INSTRUÇÕES E REQUISITOS :: Por favor, dê sequência ao texto sobre a fusão do antigo Distrito Federal a partir da última frase apresentada.

━━━ PÁGINA ━━━

Um extenso debate sobre os destinos da cidade, iniciado na imprensa da época, alcançou o Congresso, dividindo opiniões de cariocas e fluminenses de diferentes partidos políticos. O que estava em jogo, acima da fusão, era, segundo a historiadora Marieta de Moraes Ferreira, “a autonomia do antigo Distrito Federal em relação ao governo federal e o consequente controle do poder local. Como se sabe, a autonomia foi obtida via a criação do estado da Guanabara”.
A proposta partiu do Poder Executivo, conduzido, naquela época, por um presidente militar: o general Ernesto Geisel (1907-1996). Segundo ele, a fusão “já estava nas minhas cogitações antes de assumir a presidência da República. Já era um assunto que se analisava e desde então foi acertado. (...) Estudou-se como se tinha de fazer e preparou-se a legislação. Reclamam de eu não ter feito um plebiscito. Ia ser dispendioso e eu não pretendia mudar minha opinião”.

━━━ LISTA DE REGISTROS ━━━

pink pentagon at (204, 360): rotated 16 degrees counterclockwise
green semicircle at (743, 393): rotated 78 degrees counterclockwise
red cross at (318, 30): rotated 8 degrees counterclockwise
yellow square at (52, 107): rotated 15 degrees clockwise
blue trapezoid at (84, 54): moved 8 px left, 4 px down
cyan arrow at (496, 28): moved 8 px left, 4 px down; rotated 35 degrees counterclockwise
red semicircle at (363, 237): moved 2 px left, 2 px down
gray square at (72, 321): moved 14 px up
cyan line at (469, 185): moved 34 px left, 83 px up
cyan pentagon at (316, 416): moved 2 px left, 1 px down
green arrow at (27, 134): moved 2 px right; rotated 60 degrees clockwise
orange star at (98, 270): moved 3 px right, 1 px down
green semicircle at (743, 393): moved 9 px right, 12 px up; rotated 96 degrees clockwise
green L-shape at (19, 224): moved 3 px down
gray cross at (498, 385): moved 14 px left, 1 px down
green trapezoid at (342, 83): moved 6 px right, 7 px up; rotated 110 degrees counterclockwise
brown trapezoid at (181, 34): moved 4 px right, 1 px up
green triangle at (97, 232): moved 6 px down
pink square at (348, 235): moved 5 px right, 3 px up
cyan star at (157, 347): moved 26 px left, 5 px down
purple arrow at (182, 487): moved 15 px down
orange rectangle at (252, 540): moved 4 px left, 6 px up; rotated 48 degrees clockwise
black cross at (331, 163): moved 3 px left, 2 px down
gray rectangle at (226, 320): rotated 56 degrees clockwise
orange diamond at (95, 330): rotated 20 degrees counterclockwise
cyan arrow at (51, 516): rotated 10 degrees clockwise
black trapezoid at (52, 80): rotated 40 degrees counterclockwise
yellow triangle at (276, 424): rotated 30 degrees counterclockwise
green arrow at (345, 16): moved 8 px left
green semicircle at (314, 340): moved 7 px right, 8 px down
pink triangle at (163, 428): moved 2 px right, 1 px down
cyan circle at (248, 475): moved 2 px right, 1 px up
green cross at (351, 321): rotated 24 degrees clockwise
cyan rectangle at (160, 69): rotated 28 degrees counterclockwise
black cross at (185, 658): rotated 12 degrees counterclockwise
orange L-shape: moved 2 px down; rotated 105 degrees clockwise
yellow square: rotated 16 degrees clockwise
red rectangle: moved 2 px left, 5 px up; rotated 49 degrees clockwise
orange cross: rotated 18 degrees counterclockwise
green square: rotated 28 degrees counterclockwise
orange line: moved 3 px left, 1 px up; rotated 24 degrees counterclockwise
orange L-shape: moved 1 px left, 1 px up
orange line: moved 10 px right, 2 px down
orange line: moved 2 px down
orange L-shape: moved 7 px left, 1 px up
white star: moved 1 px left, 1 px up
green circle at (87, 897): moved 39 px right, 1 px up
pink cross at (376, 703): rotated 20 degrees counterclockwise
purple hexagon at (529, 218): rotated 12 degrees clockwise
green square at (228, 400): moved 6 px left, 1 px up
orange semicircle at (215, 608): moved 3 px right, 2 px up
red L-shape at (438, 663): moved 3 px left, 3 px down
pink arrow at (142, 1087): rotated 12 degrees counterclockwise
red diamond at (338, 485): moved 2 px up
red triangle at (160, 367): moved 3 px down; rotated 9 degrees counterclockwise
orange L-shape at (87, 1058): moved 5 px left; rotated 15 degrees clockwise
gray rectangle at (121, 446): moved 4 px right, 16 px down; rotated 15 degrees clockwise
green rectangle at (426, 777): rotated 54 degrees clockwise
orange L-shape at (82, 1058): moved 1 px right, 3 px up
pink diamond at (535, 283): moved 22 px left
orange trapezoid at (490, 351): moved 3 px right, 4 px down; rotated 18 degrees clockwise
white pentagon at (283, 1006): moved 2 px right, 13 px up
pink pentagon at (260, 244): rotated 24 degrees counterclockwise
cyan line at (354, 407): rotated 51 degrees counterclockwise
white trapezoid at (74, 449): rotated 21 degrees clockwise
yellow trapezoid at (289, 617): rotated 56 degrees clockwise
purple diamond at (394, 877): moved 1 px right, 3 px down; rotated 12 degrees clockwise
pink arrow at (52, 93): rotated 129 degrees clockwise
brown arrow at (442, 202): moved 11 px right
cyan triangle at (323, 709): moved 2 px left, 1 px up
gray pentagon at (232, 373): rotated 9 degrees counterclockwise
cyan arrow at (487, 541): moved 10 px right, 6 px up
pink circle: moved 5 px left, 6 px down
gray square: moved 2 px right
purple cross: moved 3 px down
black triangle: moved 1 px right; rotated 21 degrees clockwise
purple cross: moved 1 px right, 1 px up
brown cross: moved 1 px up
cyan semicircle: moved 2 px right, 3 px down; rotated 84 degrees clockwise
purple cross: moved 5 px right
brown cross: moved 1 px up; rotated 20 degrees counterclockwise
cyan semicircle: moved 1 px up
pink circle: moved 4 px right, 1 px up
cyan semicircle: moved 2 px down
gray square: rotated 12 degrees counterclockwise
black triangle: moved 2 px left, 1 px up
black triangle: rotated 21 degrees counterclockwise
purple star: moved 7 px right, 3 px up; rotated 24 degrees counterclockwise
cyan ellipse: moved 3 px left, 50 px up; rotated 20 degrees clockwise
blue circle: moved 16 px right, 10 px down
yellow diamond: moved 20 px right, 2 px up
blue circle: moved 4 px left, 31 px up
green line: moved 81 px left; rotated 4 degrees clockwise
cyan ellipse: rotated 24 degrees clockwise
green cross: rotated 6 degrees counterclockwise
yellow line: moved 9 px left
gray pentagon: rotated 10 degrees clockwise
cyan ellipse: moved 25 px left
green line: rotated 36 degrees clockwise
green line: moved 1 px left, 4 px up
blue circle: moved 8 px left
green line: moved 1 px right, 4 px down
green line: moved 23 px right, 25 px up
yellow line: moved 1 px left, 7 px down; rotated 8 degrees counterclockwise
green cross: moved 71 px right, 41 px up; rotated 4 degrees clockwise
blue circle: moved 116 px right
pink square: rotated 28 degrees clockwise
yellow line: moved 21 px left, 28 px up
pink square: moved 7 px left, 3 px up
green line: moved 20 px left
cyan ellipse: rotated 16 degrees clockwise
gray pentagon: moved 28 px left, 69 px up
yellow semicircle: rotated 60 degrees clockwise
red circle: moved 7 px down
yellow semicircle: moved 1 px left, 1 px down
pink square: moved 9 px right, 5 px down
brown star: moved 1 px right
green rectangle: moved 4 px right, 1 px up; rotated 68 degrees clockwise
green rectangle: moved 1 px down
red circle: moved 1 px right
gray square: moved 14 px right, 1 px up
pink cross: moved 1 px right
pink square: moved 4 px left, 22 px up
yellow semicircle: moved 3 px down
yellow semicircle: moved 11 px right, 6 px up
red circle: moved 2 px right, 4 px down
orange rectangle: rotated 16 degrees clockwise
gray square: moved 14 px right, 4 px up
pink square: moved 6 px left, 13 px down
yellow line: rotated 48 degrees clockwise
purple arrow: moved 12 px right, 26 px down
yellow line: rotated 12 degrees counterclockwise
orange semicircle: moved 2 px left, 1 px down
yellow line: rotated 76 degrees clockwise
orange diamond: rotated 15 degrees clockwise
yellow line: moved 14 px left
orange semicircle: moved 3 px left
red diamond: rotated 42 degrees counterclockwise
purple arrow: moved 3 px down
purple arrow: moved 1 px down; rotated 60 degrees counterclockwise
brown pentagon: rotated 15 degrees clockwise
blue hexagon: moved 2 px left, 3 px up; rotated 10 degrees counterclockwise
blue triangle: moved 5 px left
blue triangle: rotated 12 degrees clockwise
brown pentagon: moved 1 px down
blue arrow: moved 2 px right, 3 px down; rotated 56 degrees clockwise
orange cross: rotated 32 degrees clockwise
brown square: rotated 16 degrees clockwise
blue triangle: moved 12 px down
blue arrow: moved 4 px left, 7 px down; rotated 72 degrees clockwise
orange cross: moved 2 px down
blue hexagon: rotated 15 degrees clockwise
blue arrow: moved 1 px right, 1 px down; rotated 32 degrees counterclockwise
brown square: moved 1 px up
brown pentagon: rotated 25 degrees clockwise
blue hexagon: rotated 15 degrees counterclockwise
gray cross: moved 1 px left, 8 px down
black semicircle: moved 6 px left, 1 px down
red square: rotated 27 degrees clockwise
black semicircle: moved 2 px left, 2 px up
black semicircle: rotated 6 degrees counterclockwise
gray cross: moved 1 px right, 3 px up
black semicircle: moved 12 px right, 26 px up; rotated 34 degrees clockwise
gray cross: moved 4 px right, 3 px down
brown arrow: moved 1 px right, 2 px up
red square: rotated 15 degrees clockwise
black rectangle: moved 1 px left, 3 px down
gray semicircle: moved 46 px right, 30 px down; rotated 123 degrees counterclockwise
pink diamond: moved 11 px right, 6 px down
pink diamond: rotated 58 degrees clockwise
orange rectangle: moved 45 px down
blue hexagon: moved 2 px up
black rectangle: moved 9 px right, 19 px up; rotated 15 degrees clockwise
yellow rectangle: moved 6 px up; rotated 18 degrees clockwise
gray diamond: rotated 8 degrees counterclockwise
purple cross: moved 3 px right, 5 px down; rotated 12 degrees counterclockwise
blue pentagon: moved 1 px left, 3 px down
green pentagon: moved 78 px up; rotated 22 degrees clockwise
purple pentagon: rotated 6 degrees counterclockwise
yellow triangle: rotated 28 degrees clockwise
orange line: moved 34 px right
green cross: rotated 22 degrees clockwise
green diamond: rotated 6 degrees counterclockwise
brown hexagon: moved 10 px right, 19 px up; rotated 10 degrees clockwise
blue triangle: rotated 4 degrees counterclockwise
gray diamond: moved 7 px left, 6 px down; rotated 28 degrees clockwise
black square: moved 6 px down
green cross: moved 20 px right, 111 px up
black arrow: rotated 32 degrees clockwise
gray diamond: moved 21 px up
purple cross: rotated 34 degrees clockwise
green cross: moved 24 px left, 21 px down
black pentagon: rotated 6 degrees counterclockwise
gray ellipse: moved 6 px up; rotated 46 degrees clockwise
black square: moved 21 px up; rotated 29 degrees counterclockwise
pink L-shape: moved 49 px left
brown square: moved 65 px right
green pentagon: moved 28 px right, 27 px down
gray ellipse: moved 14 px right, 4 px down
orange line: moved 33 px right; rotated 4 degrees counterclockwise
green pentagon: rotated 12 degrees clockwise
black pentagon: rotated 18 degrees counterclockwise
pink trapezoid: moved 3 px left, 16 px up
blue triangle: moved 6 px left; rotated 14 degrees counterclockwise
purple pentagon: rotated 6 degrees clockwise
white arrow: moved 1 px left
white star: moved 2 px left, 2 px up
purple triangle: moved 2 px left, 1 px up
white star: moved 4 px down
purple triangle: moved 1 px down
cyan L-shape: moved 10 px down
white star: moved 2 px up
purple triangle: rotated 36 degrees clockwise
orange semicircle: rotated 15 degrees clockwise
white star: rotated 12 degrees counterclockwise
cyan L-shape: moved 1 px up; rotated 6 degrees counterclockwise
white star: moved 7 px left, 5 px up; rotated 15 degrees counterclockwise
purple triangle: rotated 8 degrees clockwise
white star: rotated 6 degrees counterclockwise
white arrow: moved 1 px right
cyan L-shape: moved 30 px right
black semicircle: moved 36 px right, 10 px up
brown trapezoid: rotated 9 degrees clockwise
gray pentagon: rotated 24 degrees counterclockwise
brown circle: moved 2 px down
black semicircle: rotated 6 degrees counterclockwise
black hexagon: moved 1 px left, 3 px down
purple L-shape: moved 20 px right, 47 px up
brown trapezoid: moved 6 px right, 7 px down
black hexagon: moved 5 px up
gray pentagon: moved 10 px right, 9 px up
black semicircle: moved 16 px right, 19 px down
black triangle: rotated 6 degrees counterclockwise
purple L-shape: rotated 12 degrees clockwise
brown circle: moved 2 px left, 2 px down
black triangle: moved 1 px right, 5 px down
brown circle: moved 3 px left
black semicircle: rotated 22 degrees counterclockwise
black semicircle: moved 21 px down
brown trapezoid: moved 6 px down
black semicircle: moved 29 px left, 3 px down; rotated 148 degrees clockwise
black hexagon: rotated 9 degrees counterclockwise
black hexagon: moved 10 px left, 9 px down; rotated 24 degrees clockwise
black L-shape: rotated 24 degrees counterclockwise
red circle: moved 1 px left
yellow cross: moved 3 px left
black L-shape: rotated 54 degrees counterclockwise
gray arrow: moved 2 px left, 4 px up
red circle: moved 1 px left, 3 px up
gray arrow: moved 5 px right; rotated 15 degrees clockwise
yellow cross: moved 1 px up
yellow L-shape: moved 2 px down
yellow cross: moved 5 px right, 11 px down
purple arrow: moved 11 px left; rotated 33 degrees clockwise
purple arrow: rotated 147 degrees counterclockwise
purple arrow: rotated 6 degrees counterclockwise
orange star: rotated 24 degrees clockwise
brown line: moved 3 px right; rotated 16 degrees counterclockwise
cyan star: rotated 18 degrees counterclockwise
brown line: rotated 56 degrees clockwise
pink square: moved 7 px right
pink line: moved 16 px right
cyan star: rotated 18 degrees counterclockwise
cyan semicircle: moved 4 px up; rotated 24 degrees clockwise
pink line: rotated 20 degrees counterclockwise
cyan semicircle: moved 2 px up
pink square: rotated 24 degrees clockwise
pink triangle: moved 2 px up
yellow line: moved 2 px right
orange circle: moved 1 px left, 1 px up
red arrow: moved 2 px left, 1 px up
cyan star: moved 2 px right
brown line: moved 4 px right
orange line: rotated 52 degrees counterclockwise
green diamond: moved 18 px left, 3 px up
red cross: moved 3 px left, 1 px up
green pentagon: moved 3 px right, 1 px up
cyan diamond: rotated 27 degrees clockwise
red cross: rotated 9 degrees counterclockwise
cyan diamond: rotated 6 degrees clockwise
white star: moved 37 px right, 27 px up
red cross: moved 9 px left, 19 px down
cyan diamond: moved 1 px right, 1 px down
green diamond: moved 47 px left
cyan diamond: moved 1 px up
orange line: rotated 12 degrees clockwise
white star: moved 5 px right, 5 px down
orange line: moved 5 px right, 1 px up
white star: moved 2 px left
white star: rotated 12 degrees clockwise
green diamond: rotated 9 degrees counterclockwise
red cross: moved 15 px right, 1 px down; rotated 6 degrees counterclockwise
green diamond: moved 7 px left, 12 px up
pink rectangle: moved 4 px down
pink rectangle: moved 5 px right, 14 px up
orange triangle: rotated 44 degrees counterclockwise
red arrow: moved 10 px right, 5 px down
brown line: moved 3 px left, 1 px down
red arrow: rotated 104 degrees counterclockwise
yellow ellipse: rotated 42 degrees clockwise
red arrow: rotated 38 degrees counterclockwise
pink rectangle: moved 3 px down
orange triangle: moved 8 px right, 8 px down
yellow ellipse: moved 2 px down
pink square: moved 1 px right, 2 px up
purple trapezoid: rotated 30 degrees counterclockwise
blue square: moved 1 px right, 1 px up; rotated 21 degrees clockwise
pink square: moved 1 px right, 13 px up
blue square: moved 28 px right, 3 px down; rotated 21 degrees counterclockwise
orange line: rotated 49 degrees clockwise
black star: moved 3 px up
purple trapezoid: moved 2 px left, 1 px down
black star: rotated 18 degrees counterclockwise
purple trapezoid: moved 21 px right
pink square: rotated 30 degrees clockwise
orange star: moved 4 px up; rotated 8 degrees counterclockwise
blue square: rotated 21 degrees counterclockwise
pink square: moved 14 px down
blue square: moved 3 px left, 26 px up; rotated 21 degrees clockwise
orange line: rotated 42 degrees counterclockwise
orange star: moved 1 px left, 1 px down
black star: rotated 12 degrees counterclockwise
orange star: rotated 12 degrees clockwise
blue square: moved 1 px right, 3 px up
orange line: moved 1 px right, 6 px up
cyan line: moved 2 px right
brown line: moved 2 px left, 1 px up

━━━

RESPOSTA À TAREFA ::
A fusão do estado da Guanabara com o estado do Rio de Janeiro transformou-se em realidade durante a ditadura militar (1964-1985). Foi decretada na época do governo Geisel, em 12 de julho de 1974, sancionada pela Lei Complementar nº 20 e implantada a partir de 1º de março de 1975.
A partir daí, a Guanabara tornava-se um município do atual estado, sendo que a cidade do Rio de Janeiro passava a exercer a função de capital dessa nova unidade federada. Niterói, por sua vez, ao perder o status de capital de estado e sendo convertida em sede de um município, vivenciou um processo de esvaziamento, conforme registrou o Diário do Congresso Nacional.
Muitos eram os desgostosos que lamentavam a situação a que chegara a chamada Cidade Sorriso, como o então senador Nelson de Souza Carneiro (1910-1996), que proferiu discurso a respeito no Congresso Nacional, em 4 de junho 1975.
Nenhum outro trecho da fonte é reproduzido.